▶ Given request
Change "developed" to "processed" throughout the stretch from the start of the items through the line containing "sharpen: amount 0.478", and write out those lines again with nothing else altered.

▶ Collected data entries
--*--
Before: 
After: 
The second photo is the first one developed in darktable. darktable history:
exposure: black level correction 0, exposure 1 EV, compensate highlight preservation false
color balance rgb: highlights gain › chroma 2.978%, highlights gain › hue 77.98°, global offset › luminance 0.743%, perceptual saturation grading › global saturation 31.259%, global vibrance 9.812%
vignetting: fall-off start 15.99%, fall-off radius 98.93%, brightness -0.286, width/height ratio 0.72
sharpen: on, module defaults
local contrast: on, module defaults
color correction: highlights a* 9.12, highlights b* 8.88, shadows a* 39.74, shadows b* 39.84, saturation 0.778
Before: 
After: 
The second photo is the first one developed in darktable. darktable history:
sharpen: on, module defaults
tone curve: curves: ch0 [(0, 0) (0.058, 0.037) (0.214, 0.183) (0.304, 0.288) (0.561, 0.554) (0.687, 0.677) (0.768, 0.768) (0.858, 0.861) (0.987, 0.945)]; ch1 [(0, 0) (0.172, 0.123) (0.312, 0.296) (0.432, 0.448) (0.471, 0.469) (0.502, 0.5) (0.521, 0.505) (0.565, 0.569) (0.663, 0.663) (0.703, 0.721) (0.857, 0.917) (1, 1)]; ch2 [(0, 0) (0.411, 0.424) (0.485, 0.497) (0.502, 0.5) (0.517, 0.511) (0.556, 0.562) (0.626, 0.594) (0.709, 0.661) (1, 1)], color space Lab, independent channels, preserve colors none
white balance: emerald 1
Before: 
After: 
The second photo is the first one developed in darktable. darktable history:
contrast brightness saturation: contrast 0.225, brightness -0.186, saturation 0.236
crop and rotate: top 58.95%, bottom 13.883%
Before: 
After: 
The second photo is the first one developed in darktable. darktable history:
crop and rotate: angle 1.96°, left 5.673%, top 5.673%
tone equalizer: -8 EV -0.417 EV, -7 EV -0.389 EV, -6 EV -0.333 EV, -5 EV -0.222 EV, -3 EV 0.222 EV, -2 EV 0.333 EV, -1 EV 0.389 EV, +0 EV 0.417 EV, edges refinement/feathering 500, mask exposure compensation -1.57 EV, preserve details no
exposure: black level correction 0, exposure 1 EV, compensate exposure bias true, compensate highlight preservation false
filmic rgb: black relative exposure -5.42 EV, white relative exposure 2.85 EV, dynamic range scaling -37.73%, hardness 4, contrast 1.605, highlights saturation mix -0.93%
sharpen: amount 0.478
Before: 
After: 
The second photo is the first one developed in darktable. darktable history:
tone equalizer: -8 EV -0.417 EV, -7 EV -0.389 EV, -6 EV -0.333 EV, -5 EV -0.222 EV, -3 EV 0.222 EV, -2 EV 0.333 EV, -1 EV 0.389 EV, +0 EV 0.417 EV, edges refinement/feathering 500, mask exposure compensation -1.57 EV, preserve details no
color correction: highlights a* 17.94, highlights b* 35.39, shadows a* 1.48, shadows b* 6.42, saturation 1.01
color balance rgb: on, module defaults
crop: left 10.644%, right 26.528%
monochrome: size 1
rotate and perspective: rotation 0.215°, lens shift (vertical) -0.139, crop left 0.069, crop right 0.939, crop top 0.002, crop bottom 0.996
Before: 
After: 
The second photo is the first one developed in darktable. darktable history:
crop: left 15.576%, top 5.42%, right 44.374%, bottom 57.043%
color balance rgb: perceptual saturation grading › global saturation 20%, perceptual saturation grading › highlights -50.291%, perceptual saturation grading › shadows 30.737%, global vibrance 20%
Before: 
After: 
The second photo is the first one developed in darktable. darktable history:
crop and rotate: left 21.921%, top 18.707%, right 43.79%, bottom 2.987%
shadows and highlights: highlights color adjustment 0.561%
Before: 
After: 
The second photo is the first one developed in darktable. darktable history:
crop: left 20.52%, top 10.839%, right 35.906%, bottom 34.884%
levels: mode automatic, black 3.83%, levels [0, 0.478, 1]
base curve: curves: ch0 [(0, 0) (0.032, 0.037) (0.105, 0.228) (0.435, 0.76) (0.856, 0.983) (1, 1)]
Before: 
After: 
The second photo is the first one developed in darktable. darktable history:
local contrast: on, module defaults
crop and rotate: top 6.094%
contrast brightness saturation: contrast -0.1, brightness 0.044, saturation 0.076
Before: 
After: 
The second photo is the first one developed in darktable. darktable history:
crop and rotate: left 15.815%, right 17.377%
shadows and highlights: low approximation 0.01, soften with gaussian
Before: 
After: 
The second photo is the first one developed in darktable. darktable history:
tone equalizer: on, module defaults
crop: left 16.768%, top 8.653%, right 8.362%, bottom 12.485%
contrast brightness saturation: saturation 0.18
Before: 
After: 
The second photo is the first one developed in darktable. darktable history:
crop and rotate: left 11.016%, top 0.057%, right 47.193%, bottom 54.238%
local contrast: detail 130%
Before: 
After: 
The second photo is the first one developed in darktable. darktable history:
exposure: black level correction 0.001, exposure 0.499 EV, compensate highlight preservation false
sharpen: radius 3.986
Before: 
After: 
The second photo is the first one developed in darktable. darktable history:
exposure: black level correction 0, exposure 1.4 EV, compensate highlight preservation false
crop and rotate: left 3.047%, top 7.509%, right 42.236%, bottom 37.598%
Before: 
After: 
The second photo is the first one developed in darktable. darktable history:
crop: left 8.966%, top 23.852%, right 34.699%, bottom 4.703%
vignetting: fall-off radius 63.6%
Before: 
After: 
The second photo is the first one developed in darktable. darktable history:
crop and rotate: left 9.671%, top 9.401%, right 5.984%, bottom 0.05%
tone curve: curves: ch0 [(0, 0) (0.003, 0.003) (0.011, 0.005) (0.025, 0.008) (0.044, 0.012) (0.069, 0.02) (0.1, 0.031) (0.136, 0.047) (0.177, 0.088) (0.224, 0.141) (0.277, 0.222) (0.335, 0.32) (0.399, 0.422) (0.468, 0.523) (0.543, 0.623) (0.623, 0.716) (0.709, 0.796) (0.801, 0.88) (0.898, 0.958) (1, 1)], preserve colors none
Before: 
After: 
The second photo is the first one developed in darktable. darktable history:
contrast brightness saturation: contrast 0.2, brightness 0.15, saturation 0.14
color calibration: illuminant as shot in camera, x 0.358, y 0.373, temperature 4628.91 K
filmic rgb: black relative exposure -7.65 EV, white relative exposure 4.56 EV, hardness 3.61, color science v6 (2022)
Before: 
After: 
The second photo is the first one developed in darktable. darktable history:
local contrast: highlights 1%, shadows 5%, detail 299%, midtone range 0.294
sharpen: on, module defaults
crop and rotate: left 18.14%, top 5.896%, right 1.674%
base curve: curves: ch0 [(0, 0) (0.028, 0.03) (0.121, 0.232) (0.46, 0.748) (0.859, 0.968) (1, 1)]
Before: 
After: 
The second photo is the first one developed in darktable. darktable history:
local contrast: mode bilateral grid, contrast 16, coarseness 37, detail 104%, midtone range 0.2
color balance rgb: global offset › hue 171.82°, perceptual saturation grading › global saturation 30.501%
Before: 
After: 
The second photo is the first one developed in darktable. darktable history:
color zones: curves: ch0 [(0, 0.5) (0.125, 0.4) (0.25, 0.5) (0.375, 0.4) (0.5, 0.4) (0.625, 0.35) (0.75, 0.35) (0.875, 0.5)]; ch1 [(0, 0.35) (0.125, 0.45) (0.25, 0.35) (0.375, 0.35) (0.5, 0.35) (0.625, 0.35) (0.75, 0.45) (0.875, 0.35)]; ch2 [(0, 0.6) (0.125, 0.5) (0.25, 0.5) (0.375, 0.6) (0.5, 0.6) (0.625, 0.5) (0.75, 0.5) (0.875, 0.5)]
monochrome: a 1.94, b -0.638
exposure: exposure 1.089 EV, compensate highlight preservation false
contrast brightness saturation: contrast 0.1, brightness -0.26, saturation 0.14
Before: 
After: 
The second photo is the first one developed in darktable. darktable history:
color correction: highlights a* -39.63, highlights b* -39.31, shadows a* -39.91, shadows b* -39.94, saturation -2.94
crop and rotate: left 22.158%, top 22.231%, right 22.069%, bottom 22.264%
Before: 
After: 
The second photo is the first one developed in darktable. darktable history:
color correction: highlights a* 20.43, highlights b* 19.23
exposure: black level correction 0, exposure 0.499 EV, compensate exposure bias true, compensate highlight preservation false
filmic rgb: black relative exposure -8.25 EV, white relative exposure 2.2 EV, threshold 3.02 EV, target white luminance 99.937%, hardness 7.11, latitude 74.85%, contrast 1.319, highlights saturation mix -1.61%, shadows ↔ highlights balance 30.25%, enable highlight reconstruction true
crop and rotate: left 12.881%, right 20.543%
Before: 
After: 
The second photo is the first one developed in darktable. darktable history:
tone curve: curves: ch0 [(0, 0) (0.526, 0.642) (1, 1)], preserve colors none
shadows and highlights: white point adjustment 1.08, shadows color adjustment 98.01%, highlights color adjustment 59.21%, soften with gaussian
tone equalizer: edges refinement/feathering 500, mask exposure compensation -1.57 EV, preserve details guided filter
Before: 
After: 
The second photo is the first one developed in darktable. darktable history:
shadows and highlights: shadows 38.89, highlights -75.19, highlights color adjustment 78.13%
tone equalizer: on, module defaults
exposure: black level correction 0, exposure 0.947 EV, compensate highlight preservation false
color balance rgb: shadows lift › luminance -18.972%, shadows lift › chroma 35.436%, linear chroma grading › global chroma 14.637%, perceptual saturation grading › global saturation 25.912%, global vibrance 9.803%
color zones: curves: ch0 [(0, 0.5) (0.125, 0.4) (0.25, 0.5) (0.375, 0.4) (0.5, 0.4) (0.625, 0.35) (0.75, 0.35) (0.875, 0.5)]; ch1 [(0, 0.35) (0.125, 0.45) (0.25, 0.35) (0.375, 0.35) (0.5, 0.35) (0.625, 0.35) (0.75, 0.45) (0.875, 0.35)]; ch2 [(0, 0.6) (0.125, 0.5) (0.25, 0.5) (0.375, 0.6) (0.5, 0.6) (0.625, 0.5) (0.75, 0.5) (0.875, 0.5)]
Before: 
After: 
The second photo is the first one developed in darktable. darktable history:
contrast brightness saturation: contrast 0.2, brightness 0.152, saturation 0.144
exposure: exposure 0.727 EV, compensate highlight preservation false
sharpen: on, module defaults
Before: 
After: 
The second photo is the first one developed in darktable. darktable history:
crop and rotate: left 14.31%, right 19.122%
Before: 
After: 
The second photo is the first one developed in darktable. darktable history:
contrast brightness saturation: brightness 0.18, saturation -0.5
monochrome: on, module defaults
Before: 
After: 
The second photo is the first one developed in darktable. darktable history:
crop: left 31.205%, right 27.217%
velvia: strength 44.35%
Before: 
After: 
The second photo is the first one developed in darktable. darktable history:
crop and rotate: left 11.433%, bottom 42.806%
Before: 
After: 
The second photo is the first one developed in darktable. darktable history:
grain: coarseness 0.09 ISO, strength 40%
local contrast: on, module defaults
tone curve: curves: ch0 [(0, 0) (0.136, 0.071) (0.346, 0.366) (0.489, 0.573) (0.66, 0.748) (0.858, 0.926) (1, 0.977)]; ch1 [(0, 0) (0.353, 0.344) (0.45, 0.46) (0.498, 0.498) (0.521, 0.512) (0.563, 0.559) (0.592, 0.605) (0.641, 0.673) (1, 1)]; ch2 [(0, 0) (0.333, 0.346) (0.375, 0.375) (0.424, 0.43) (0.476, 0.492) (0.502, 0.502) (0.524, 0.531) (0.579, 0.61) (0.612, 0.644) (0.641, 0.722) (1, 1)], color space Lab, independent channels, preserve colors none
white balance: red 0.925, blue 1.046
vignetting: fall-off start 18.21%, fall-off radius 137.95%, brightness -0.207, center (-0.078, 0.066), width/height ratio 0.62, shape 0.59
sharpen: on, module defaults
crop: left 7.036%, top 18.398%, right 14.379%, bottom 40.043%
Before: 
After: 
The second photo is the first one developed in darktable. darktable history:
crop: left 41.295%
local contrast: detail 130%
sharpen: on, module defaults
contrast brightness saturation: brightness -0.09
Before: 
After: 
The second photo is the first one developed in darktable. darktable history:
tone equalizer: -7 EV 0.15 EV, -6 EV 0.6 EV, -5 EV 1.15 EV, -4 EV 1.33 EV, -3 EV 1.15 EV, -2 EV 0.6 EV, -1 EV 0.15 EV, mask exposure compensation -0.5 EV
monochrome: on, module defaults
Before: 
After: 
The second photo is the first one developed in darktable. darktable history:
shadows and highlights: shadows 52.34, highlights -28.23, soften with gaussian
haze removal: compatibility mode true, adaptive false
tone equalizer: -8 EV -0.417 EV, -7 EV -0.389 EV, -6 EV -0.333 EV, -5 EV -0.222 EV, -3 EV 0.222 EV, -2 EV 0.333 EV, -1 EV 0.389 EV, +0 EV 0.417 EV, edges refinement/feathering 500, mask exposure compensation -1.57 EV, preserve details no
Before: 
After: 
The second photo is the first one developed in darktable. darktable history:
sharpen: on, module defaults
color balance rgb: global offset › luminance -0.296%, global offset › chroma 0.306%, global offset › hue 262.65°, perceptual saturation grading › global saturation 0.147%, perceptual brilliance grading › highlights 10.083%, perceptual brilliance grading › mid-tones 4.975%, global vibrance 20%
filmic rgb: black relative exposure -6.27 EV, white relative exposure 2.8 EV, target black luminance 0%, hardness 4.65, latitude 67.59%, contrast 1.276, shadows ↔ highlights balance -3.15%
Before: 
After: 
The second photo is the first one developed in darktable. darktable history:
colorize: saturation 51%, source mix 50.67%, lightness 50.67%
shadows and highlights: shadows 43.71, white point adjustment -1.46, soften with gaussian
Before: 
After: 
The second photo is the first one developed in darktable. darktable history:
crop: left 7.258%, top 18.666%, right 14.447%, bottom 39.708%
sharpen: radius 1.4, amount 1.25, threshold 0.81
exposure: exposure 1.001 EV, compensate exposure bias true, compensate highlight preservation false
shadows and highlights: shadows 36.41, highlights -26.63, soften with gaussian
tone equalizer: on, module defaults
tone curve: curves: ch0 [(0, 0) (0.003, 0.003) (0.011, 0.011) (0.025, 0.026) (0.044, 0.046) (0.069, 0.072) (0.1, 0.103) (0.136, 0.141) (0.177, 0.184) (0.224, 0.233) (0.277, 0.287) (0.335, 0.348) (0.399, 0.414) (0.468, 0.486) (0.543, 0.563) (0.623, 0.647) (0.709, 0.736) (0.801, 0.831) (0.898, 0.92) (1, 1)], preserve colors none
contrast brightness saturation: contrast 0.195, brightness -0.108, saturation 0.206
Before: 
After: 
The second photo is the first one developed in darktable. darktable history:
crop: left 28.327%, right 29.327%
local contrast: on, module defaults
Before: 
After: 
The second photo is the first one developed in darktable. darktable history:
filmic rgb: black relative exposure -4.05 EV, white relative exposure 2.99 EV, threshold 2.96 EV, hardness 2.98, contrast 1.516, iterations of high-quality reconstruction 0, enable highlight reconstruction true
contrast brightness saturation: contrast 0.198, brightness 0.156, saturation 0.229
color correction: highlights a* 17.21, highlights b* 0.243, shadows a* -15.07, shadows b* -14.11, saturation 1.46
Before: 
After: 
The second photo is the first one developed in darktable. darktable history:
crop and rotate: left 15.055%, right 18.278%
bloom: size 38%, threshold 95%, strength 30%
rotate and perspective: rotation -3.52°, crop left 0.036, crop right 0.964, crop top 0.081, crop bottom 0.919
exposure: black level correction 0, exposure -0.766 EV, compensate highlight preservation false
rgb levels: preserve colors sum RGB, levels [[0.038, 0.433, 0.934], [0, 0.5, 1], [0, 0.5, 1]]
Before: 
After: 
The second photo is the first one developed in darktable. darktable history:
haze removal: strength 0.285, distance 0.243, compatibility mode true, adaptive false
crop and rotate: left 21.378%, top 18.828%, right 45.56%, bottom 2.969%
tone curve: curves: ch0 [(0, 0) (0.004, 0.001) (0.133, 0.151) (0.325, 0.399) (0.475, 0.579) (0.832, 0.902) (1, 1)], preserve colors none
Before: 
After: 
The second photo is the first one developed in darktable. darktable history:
--*--
▶ Solution
Before: 
After: 
The second photo is the first one processed in darktable. darktable history:
exposure: black level correction 0, exposure 1 EV, compensate highlight preservation false
color balance rgb: highlights gain › chroma 2.978%, highlights gain › hue 77.98°, global offset › luminance 0.743%, perceptual saturation grading › global saturation 31.259%, global vibrance 9.812%
vignetting: fall-off start 15.99%, fall-off radius 98.93%, brightness -0.286, width/height ratio 0.72
sharpen: on, module defaults
local contrast: on, module defaults
color correction: highlights a* 9.12, highlights b* 8.88, shadows a* 39.74, shadows b* 39.84, saturation 0.778
Before: 
After: 
The second photo is the first one processed in darktable. darktable history:
sharpen: on, module defaults
tone curve: curves: ch0 [(0, 0) (0.058, 0.037) (0.214, 0.183) (0.304, 0.288) (0.561, 0.554) (0.687, 0.677) (0.768, 0.768) (0.858, 0.861) (0.987, 0.945)]; ch1 [(0, 0) (0.172, 0.123) (0.312, 0.296) (0.432, 0.448) (0.471, 0.469) (0.502, 0.5) (0.521, 0.505) (0.565, 0.569) (0.663, 0.663) (0.703, 0.721) (0.857, 0.917) (1, 1)]; ch2 [(0, 0) (0.411, 0.424) (0.485, 0.497) (0.502, 0.5) (0.517, 0.511) (0.556, 0.562) (0.626, 0.594) (0.709, 0.661) (1, 1)], color space Lab, independent channels, preserve colors none
white balance: emerald 1
Before: 
After: 
The second photo is the first one processed in darktable. darktable history:
contrast brightness saturation: contrast 0.225, brightness -0.186, saturation 0.236
crop and rotate: top 58.95%, bottom 13.883%
Before: 
After: 
The second photo is the first one processed in darktable. darktable history:
crop and rotate: angle 1.96°, left 5.673%, top 5.673%
tone equalizer: -8 EV -0.417 EV, -7 EV -0.389 EV, -6 EV -0.333 EV, -5 EV -0.222 EV, -3 EV 0.222 EV, -2 EV 0.333 EV, -1 EV 0.389 EV, +0 EV 0.417 EV, edges refinement/feathering 500, mask exposure compensation -1.57 EV, preserve details no
exposure: black level correction 0, exposure 1 EV, compensate exposure bias true, compensate highlight preservation false
filmic rgb: black relative exposure -5.42 EV, white relative exposure 2.85 EV, dynamic range scaling -37.73%, hardness 4, contrast 1.605, highlights saturation mix -0.93%
sharpen: amount 0.478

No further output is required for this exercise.